Output exactly what appears from the line containing "Cikël me poezi nga Zef Ndreka" to the end of the data below, and nothing more.

[Given records Boundary: Start]

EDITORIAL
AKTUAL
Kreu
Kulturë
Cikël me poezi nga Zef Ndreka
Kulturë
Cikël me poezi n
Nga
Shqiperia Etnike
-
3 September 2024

[Given records Boundary: End]

● **Completed exercise**
Cikël me poezi nga Zef Ndreka
Kulturë
Cikël me poezi n
Nga
Shqiperia Etnike
-
3 September 2024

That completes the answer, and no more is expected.